- **WRITTEN INSTRUCTION 1**:
The article about the song "U & Mi" names the debut album that this single was taken from. Which album is it?

- **QUOTED TEXT**:

---

Single by Dr Alban

from the album Hello Afrika
- Released: 1991
- Genre: House; tribal;
- Length: 3:28
- Label: Logic Records; SweMix Records;
- Songwriters: Dr Alban; Denniz PoP;
- Producer: Denniz PoP

Dr Alban singles chronology
| "No Coke" (1990) | "U & Mi" (1991) | "(Sing Shi-Wo-Wo) Stop the Pollution" (1991) |

Music video
- "U & Mi" on YouTube

= U & Mi =

"U & Mi" is a 1991 song by Sweden-based musician and producer Dr Alban, released as the third single from his debut album, Hello Afrika (1990). It is the follow-up to his very successful single, "No Coke" and was a notable hit in several countries. Produced by Denniz Pop, who also co-wrote it with Dr. Alban, it became a top 10 hit in Finland, Portugal and Switzerland, and a top 20 hit in Austria, Germany, Spain and Sweden. A music video was also produced to promote the single.

==Critical reception==
Pan-European magazine Music & Media commented, "New recipe from the same private practice. For the follow-up to Hello Afrika and No Coke the Swedish bush doctor has added a spoonful of Real Milli Vanilli to his magic potion. Top-40 programmers must take a shot of it."

---

- **RECORDS PROVIDED**:

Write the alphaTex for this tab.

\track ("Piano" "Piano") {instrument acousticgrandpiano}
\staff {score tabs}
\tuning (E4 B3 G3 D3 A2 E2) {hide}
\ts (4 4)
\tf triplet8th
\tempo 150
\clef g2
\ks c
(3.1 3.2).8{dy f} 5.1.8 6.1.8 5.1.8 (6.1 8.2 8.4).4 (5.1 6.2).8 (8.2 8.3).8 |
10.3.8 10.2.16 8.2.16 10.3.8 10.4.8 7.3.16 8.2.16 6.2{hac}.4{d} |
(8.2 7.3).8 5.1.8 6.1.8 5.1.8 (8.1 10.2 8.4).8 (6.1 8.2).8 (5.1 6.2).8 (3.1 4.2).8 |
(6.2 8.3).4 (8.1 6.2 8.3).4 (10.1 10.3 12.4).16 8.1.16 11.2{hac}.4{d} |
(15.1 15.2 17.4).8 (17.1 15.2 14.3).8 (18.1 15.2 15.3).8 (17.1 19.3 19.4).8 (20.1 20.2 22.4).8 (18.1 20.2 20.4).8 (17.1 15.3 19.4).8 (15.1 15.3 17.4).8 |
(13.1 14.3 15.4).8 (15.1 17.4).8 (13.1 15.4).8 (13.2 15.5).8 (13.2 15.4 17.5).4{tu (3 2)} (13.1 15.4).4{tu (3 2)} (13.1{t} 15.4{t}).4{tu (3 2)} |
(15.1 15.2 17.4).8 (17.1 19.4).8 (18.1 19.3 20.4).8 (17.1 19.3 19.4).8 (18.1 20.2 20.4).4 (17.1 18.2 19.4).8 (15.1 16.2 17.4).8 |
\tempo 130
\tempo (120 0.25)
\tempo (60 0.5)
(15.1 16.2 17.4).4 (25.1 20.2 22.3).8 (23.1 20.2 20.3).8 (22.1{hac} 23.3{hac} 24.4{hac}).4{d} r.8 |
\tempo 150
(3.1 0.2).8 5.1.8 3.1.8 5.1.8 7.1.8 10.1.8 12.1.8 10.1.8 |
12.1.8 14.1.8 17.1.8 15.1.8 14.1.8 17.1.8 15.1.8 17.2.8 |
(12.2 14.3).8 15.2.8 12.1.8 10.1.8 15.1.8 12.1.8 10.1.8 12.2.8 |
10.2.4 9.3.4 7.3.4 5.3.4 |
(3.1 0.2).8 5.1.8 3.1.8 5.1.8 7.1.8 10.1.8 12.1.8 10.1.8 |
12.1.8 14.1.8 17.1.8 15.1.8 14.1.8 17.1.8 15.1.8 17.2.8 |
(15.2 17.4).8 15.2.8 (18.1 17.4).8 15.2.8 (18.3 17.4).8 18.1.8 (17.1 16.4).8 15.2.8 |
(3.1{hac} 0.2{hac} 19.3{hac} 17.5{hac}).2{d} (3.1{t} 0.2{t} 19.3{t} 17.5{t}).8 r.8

---

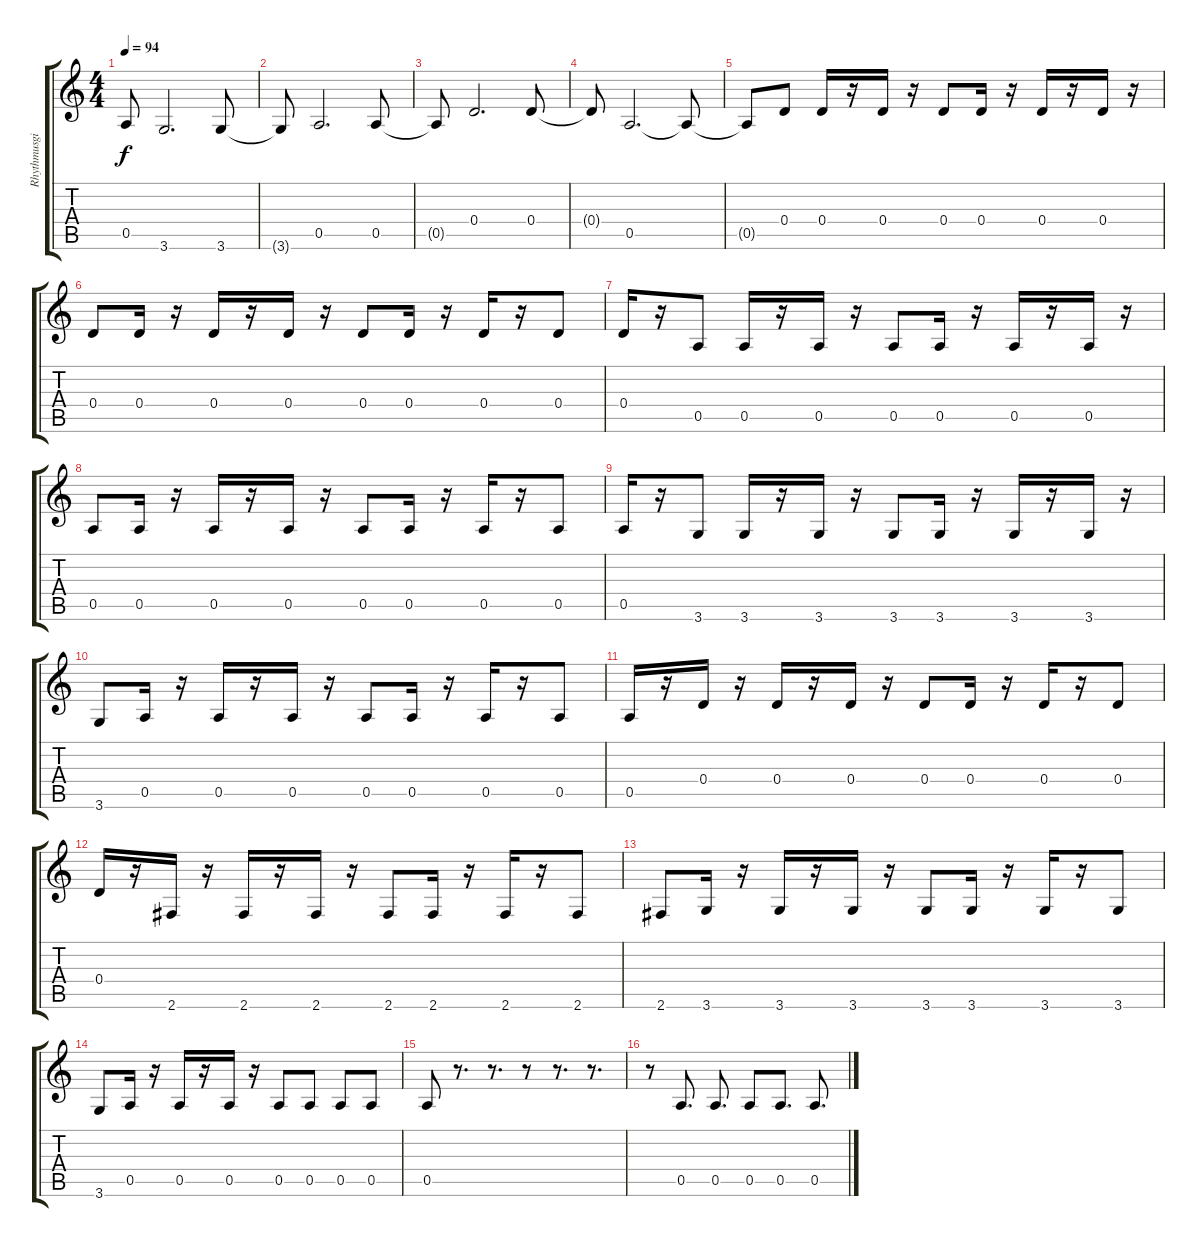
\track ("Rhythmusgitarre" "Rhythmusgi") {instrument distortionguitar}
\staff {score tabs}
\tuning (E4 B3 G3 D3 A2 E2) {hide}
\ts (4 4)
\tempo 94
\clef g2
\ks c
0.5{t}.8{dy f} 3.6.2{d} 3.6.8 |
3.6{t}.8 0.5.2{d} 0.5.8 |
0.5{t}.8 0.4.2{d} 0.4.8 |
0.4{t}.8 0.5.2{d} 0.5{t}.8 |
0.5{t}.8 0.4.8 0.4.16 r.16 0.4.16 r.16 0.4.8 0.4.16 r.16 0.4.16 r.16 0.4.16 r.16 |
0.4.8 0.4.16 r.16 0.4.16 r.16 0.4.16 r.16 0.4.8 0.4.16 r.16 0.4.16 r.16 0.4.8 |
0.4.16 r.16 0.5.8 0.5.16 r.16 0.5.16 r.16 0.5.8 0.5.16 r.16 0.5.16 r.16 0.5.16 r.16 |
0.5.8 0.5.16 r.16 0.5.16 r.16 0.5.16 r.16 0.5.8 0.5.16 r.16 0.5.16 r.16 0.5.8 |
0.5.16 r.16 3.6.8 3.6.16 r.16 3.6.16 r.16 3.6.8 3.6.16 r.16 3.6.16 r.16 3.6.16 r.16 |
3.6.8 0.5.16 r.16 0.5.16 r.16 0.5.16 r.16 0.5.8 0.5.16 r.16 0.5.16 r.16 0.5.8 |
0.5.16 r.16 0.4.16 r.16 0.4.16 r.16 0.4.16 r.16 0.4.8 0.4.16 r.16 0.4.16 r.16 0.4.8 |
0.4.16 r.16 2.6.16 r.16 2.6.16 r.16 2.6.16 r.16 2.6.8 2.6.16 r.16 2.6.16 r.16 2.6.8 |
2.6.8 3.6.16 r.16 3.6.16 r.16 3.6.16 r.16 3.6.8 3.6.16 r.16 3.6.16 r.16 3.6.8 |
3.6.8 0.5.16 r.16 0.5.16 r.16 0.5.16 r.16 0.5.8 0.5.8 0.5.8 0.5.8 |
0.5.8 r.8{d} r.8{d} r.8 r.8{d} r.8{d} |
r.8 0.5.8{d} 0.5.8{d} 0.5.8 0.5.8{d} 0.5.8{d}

---

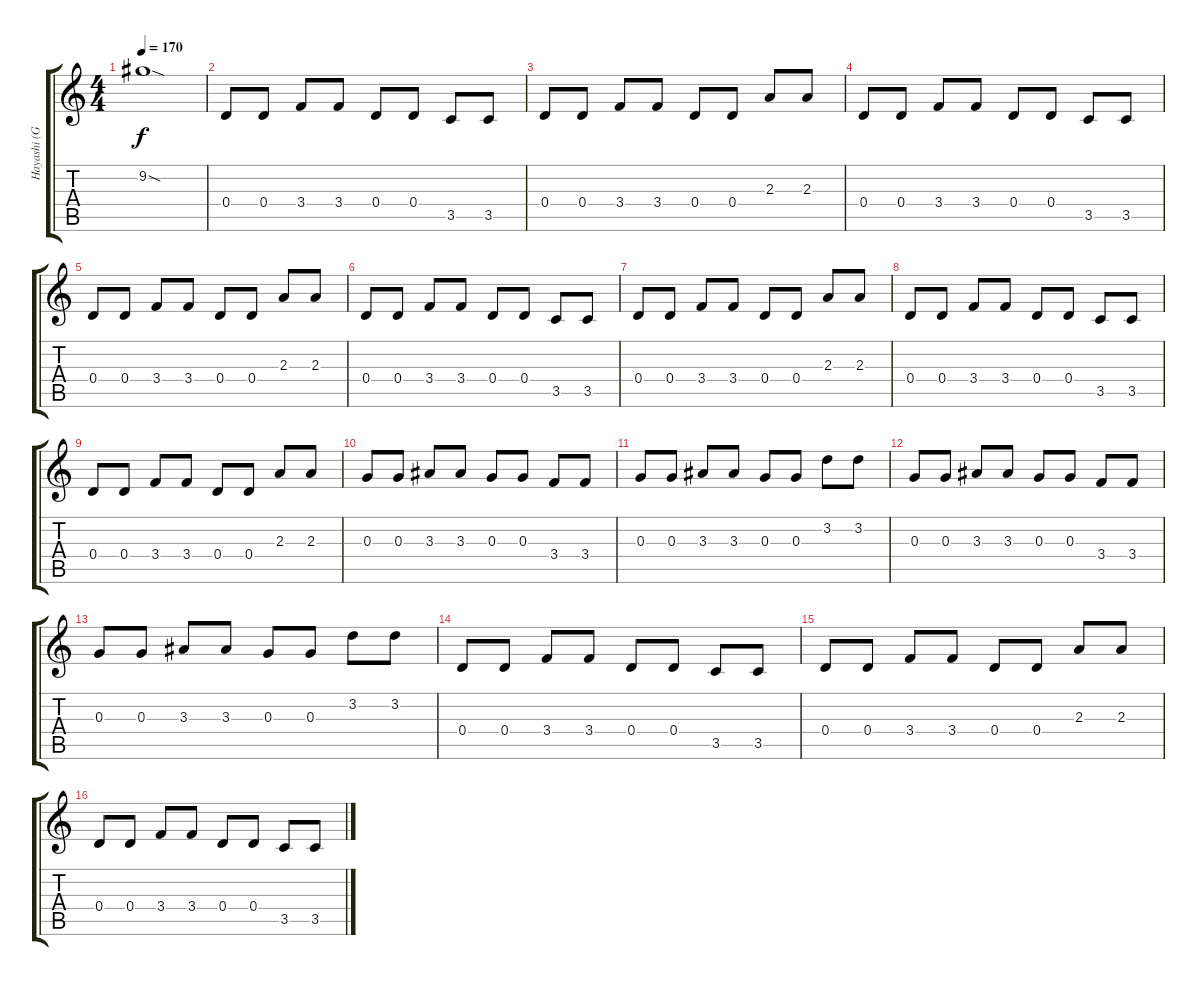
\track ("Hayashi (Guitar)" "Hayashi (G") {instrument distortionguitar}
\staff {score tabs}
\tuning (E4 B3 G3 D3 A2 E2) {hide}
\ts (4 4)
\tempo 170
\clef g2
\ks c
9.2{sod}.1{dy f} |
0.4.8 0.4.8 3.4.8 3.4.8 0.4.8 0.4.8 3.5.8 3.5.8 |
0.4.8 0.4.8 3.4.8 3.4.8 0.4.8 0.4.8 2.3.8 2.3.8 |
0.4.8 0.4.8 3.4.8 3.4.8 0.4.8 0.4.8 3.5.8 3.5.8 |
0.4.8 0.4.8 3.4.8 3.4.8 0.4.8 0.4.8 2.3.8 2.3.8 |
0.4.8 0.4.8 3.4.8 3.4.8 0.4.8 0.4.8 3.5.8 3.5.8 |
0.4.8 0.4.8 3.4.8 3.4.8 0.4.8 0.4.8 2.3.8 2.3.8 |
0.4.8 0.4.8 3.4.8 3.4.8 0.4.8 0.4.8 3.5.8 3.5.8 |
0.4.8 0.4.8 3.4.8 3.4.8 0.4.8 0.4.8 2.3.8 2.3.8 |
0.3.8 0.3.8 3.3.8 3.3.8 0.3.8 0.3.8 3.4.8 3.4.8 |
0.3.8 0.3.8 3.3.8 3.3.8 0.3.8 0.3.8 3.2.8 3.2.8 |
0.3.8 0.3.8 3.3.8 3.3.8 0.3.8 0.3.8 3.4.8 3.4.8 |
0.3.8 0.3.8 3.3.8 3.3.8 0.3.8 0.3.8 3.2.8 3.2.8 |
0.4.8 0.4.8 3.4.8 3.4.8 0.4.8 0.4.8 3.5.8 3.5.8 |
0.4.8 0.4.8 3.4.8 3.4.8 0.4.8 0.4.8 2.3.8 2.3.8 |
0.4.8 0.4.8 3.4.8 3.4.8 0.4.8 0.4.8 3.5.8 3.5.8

---

- **WRITTEN INSTRUCTION 2**:
Go through the entries above and copy every line that contains the string "instrument", matching its case exactly.

- **WRITTEN REPLY 1**:
Hello Afrika

- **WRITTEN REPLY 2**:
\track ("Piano" "Piano") {instrument acousticgrandpiano}
\track ("Rhythmusgitarre" "Rhythmusgi") {instrument distortionguitar}
\track ("Hayashi (Guitar)" "Hayashi (G") {instrument distortionguitar}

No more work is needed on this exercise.